I've wrote a small cryptographic module in python whose task is to cipher a file and put the result in a tarfile. The original file to encrypt can be quit large, but that's not a problem because my program only need to work with a small block of data at a time, that can be encrypted on the fly and stored.
I'm looking for a way to avoid doing it in two passes, first writing all the data in a temporary file then inserting result in a tarfile.
Basically I do the following (where generator_encryptor is a simple generator that yield chunks of data read from sourcefile). :
t = tarfile.open("target.tar", "w")
tmp = file('content', 'wb')
for chunk in generator_encryptor("sourcefile"):
tmp.write(chunks)
tmp.close()
t.add(content)
t.close()
I'm a bit annoyed having to use a temporary file as I file it should be easy to write blocs directly in the tar file, but collecting every chunks in a single string and using something like t.addfile('content', StringIO(bigcipheredstring) seems excluded because I can't guarantee that I have memory enough to old bigcipheredstring.
Any hint of how to do that ?
I guess you need to understand how the tar format works, and handle the tar writing yourself. Maybe this can be helpful?

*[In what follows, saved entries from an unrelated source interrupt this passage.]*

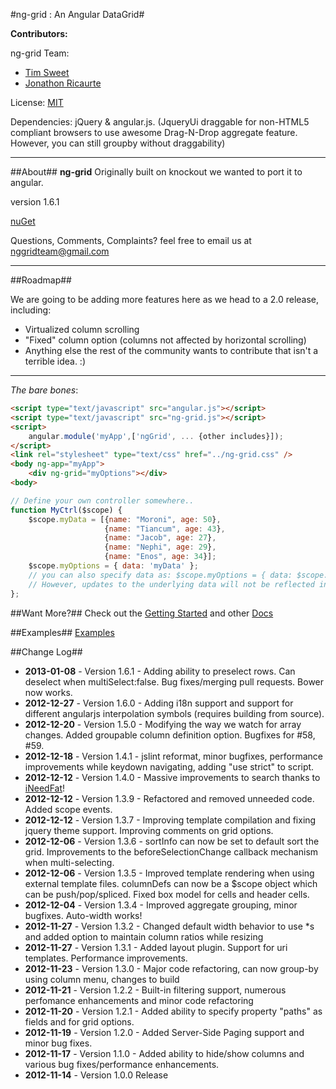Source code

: #ng-grid : An Angular DataGrid#

__Contributors:__

ng-grid Team:
* [Tim Sweet](http://ornerydevelopment.blogspot.com/)
* [Jonathon Ricaurte](https://github.com/jonricaurte)
 
License: [MIT](http://www.opensource.org/licenses/mit-license.php)

Dependencies: jQuery & angular.js. (JqueryUi draggable for non-HTML5 compliant browsers to use awesome Drag-N-Drop aggregate feature. However, you can still groupby without draggability)
***
##About##
__ng-grid__ Originally built on knockout we wanted to port it to angular.

version 1.6.1

[nuGet](https://nuget.org/packages/ng-grid)


Questions, Comments, Complaints? feel free to email us at nggridteam@gmail.com

***
##Roadmap##

We are going to be adding more features here as we head to a 2.0 release, including:

* Virtualized column scrolling
* "Fixed" column option (columns not affected by horizontal scrolling)
* Anything else the rest of the community wants to contribute that isn't a terrible idea. :)

***
_The bare bones_:

```html
<script type="text/javascript" src="angular.js"></script>
<script type="text/javascript" src="ng-grid.js"></script>
<script>
    angular.module('myApp',['ngGrid', ... {other includes}]);
</script>
<link rel="stylesheet" type="text/css" href="../ng-grid.css" /> 
<body ng-app="myApp">
    <div ng-grid="myOptions"></div>
<body>
```
```javascript
// Define your own controller somewhere..
function MyCtrl($scope) {
	$scope.myData = [{name: "Moroni", age: 50},
                     {name: "Tiancum", age: 43},
                     {name: "Jacob", age: 27},
                     {name: "Nephi", age: 29},
                     {name: "Enos", age: 34}];
	$scope.myOptions = { data: 'myData' };
	// you can also specify data as: $scope.myOptions = { data: $scope.myData }. 
	// However, updates to the underlying data will not be reflected in the grid
};

```

##Want More?##
Check out the [Getting Started](https://github.com/angular-ui/ng-grid/wiki/Getting-started) and other [Docs](https://github.com/angular-ui/ng-grid/wiki)

##Examples##
[Examples](http://angular-ui.github.com/ng-grid/#/examples)

##Change Log##
* __2013-01-08__ - Version 1.6.1 - Adding ability to preselect rows. Can deselect when multiSelect:false. Bug fixes/merging pull requests. Bower now works.
* __2012-12-27__ - Version 1.6.0 - Adding i18n support and support for different angularjs interpolation symbols (requires building from source).
* __2012-12-20__ - Version 1.5.0 - Modifying the way we watch for array changes. Added groupable column definition option. Bugfixes for #58, #59.
* __2012-12-18__ - Version 1.4.1 - jslint reformat, minor bugfixes, performance improvements while keydown navigating, adding "use strict" to script.
* __2012-12-12__ - Version 1.4.0 - Massive improvements to search thanks to [iNeedFat](https://github.com/ineedfat)!
* __2012-12-12__ - Version 1.3.9 - Refactored and removed unneeded code. Added scope events.
* __2012-12-12__ - Version 1.3.7 - Improving template compilation and fixing jquery theme support. Improving comments on grid options.
* __2012-12-06__ - Version 1.3.6 - sortInfo can now be set to default sort the grid. Improvements to the beforeSelectionChange callback mechanism when multi-selecting.
* __2012-12-06__ - Version 1.3.5 - Improved template rendering when using external template files. columnDefs can now be a $scope object which can be push/pop/spliced. Fixed box model for cells and header cells.
* __2012-12-04__ - Version 1.3.4 - Improved aggregate grouping, minor bugfixes. Auto-width works!
* __2012-11-27__ - Version 1.3.2 - Changed default width behavior to use *s and added option to maintain column ratios while resizing
* __2012-11-27__ - Version 1.3.1 - Added layout plugin. Support for uri templates. Performance improvements.
* __2012-11-23__ - Version 1.3.0 - Major code refactoring, can now group-by using column menu, changes to build
* __2012-11-21__ - Version 1.2.2 - Built-in filtering support, numerous perfomance enhancements and minor code refactoring
* __2012-11-20__ - Version 1.2.1 - Added ability to specify property "paths" as fields and for grid options.
* __2012-11-19__ - Version 1.2.0 - Added Server-Side Paging support and minor bug fixes.
* __2012-11-17__ - Version 1.1.0 - Added ability to hide/show columns and various bug fixes/performance enhancements.
* __2012-11-14__ - Version 1.0.0 Release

http://mail.python.org/pipermail/python-list/2001-August/100796.html
Basically using a file-like object and passing it to TarFile.addfile do the trick, but there is still some issues open.
The resulting code is below, basically I had to write a wrapper class that transform my existing generator into a file-like object. I also added the GeneratorEncrypto class in my example to make code compleat. You can notice it has a len method that returns the length of the written file (but understand it's just a dummy placeholder that does nothing usefull).
You can create an own file-like object and pass to TarFile.addfile. Your file-like object will generate the encrypted contents on the fly in the fileobj.read() method.
Huh? Can't you just use the subprocess module to run a pipe through to tar? That way, no temporary file should be needed. Of course, this won't work if you can't generate your data in small enough chunks to fit in RAM, but if you have that problem, then tar isn't the issue.